Check every line of the entries below for the word "Isuzu", and copy the ones that have it.

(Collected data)
◆ ◆ ◆ ◆ ◆

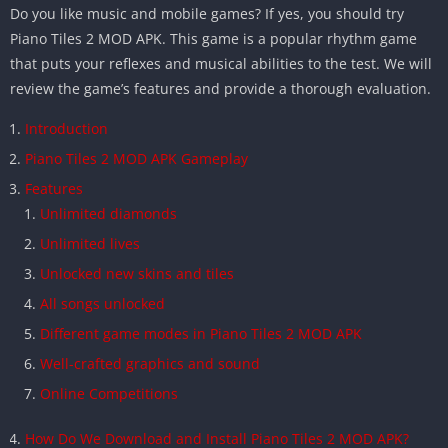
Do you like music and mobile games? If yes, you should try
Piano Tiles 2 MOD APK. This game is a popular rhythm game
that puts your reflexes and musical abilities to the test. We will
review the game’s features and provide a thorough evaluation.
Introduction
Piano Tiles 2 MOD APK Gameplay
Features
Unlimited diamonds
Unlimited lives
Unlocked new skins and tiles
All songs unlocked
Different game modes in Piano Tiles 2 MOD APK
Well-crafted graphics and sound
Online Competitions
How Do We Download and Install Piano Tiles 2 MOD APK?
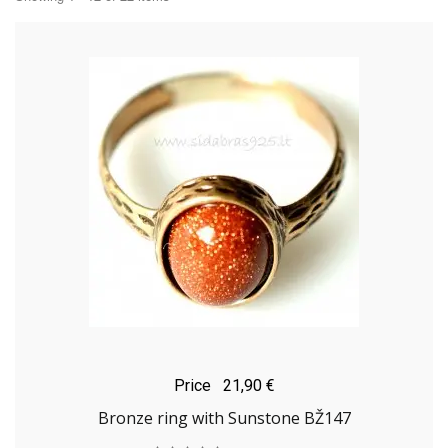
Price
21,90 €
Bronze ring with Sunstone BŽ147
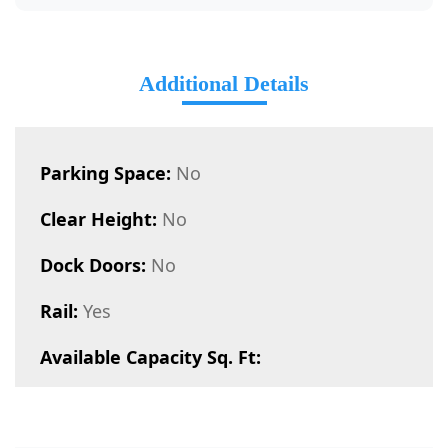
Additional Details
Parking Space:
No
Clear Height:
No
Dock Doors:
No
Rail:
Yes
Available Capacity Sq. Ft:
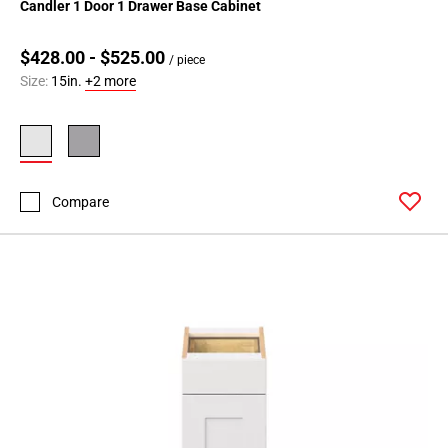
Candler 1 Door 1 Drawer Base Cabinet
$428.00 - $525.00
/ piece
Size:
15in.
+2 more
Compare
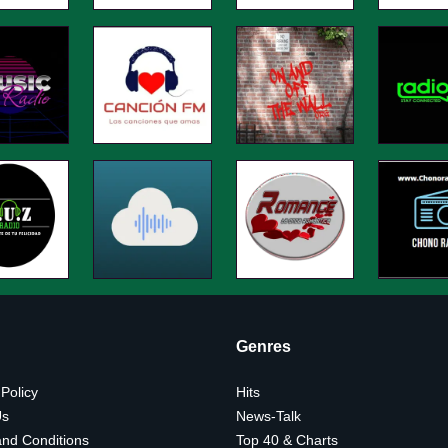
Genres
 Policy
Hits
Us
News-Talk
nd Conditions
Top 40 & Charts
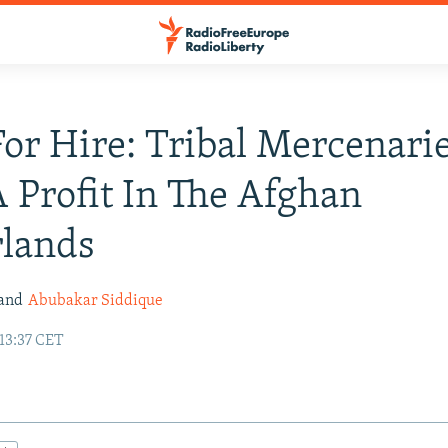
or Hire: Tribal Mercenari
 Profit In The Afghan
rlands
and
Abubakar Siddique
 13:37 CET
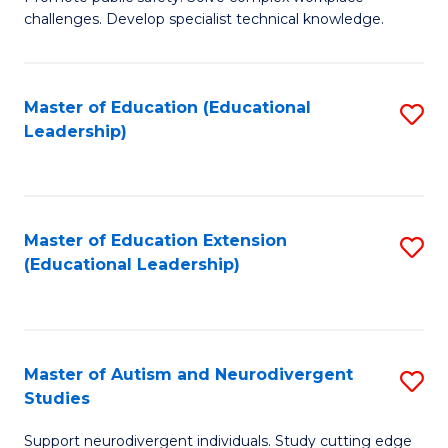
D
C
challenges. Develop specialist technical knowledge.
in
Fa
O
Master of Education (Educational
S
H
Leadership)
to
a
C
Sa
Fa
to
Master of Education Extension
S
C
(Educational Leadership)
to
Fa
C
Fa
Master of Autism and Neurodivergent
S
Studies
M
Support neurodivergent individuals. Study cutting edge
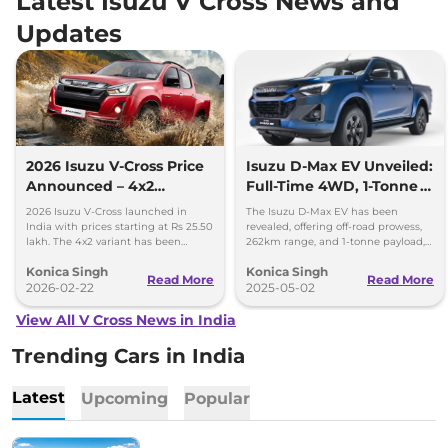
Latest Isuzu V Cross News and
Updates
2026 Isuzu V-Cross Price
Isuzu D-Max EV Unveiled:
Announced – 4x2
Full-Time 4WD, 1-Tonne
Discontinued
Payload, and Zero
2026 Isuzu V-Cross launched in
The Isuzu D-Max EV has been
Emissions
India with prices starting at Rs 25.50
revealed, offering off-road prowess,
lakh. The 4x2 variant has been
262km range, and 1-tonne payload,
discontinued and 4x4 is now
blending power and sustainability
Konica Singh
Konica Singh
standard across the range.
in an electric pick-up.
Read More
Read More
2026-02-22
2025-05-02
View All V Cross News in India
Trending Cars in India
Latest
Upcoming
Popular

◆ ◆ ◆ ◆ ◆

Answer space:
Latest Isuzu V Cross News and
2026 Isuzu V-Cross Price
Isuzu D-Max EV Unveiled:
2026 Isuzu V-Cross launched in
The Isuzu D-Max EV has been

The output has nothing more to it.